**テキスト抜粋**.
------------------------------------------------------------------------

宮古島から始まるスローな革命

宮古島発スローライフのお役立ち情報

CSRの真髄(11)

2005-01-31 23:50:50 | 宮古島


木内孝氏の言(抜粋)

[倹約・健康・謙虚]

「節約」からどういう行動をするか。
やっぱり行動しなくちゃいけません。
もっとも大切なことは行動すること。
もう議論している場合ではない。

行動の目標は、
人も羨むようなきれいな暮らしやすい生活の国をつくることです。
そして何かものごとをやるときには、
これは環境にいいかな、悪いかなということを
まず考えてから手を打つということにしたいと思います。

私は、昭和10年生れの67才です。
自分に課してあるキーワードが3つがあります。

まず倹約。次は健康。それから謙虚。

この倹約で健康で謙虚であるという「3ケン」を
自分に課しているキーワードにしています。

それからいつでも思い出すのは、
私の小学校の校訓、正直・親切・勤勉です。

正直・親切・勤勉。
これは森村市左衛門さんがおっしゃったことです。

60年ぐらいたちましたが、
いまだにその校訓が書いてある文鎮をちゃんと
持っていて自分の机の上に置いてあります。

ところが企業ではなんと言うか。
大抵は正直であれとは言う。
勤勉、ハードワークであれとも言う。

しかし、だれも親切なんて言わない。
技術が鍵だとか、技術を社訓に入れます。
そうすると、正直・勤勉・技術、
それと正直・親切・勤勉、この差は親切と技術ですね。

じゃあ、親切と技術のどっちが大事か。
それは技術が大事じゃないとは言いませんが、
今の日本に必要なのは断然親切心です。

人に対して、動物に対して、植物に対して、地球に対して。
親切心がこれほどなくなっちゃった日本、
これを何とかしなくちゃいけないというのが私の持っている問題意識です。

ということで長々と1時間半ぐらいお話ししたんだけれども、
あと30分ございますので、
皆様のご批判、コメント、それから皆様のお考えを
聞かせていただいて次の運動の糧にしたいと思いますので、
よろしくお願いします。どうもご清聴ありがとうございました。

CSRの真髄(10)

2005-01-30 21:03:52 | 宮古島


木内孝氏の言(抜粋)

[原則として地球環境にいいか悪いかをまず考える国民(提案)]

先ほど、原則のない政治が
人間の犯す7つの罪の1つだということを
ガンジーさんが言ったと申し上げましたが、

今、私たちにもしもプリンシプルを問うんでしたら、
1億2,600万の日本人というのは何かをしようと思うとき、
いいか悪いかを決めるとき、
とにかく一度は地球環境にいいか悪いかをまず考える、
そういう国民になれないかなあと思います。

------------------------------------------------------------------------

**提供データ**.
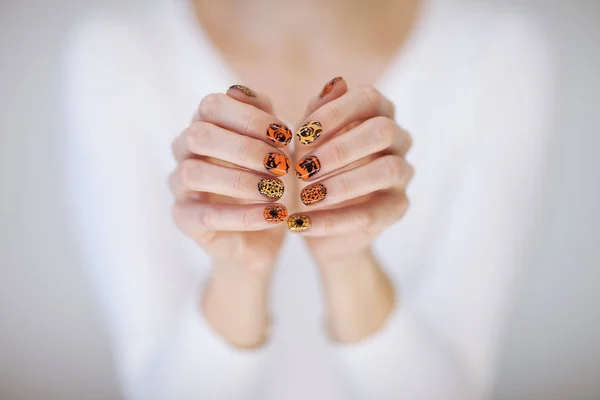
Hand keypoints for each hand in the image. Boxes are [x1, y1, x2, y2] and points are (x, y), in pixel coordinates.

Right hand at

------------------------------------------------------------------------

**作業指示**.
テキスト抜粋で木内孝氏が自らに課しているとする「3ケン」とは、どのキーワードを指しますか。

**解答欄**.
倹約、健康、謙虚の三つです。